Ungelesener Beitrag von Salva » Mo, 15. Okt. 2018, 19:35

Mo., 15. Oktober 2018: Die Berliner Schulen müssen künftig antisemitische Vorfälle melden. Ab dem Schuljahr 2019/20 sind die Bildungseinrichtungen dazu aufgefordert, Fälle von Judenfeindlichkeit der Polizei oder dem Schulamt mitzuteilen.

Bild
Beleidigungen gegenüber jüdischen Kindern an Berliner Schulen müssen künftig gemeldet werden.
Symbolbild: dpa/TAG24
Verfassungsfeindliche Äußerungen seien zwar bereits jetzt meldepflichtig, aber mit der expliziten Nennung von Antisemitismus wolle man die Aufmerksamkeit für das Problem in den Schulen schärfen und konkrete Zahlen über Vorfälle liefern können, erklärte Stoffers.

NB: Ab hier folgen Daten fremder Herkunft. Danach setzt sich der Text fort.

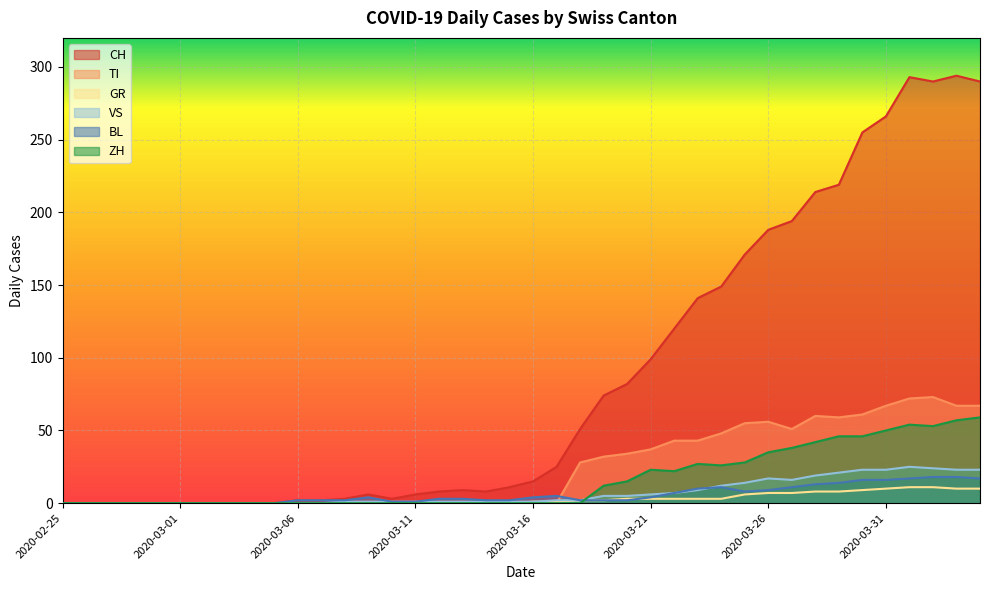

Reading right to left, extract all data points from this chart.

CH: 290	294	290	293	266	255	219	214	194	188	171	149	141	120	99	82	74	51	25	15	11	8	9	8	6	3	6	3	2	2	0	0	0	0	0	0	0	0	0	0
TI: 67	67	73	72	67	61	59	60	51	56	55	48	43	43	37	34	32	28	0	0	0	0	0	0	0	0	0	0	0	0	0	0	0	0	0	0	0	0	0	0
GR: 10	10	11	11	10	9	8	8	7	7	6	3	3	3	3	3	2	2	1	1	0	0	0	0	0	0	0	0	0	0	0	0	0	0	0	0	0	0	0	0
VS: 23	23	24	25	23	23	21	19	16	17	14	12	9	7	6	5	5	2	2	1	1	1	1	1	1	1	1	1	0	0	0	0	0	0	0	0	0	0	0	0
BL: 17	18	18	17	16	16	14	13	11	9	8	11	10	7	4	2	2	2	5	4	2	2	3	3	1	1	4	2	2	2	0	0	0	0	0	0	0	0	0	0
ZH: 59	57	53	54	50	46	46	42	38	35	28	26	27	22	23	15	12	0	0	0	0	0	0	0	0	0	0	0	0	0	0	0	0	0	0	0	0	0	0	0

Die Ergebnisse sollen regelmäßig veröffentlicht werden. Mit belastbaren Zahlen könne man dann Antwort auf die Frage geben, ob Antisemitismus um sich greife.

"Die Schulleitungen sollen damit ermutigt werden, Mobbing-Vorfälle aufgrund von Religion und Nationalität offensiv zu thematisieren und nicht unter den Teppich zu kehren", erklärte Bildungsstaatssekretär Mark Rackles (52, SPD) der nd-Redaktion.

Antisemitismus soll künftig neben Rechts- und Linksextremismus als Kategorie verfassungsfeindlicher Äußerungen in den sogenannten "Notfallplänen für Berliner Schulen" aufgeführt und damit separat erfasst werden.

Die Notfallpläne liefern den Bildungseinrichtungen neben Erfassungsdokumenten Hilfestellungen für den Umgang mit Gefahren- und Krisensituationen.

Zuletzt hatte der Fall eines jüdischen Jungen an einer Elite-Schule in Berlin-Zehlendorf Wellen geschlagen (TAG24 berichtete). Der Neuntklässler war über Monate von Mitschülern antisemitisch gemobbt und bedroht worden.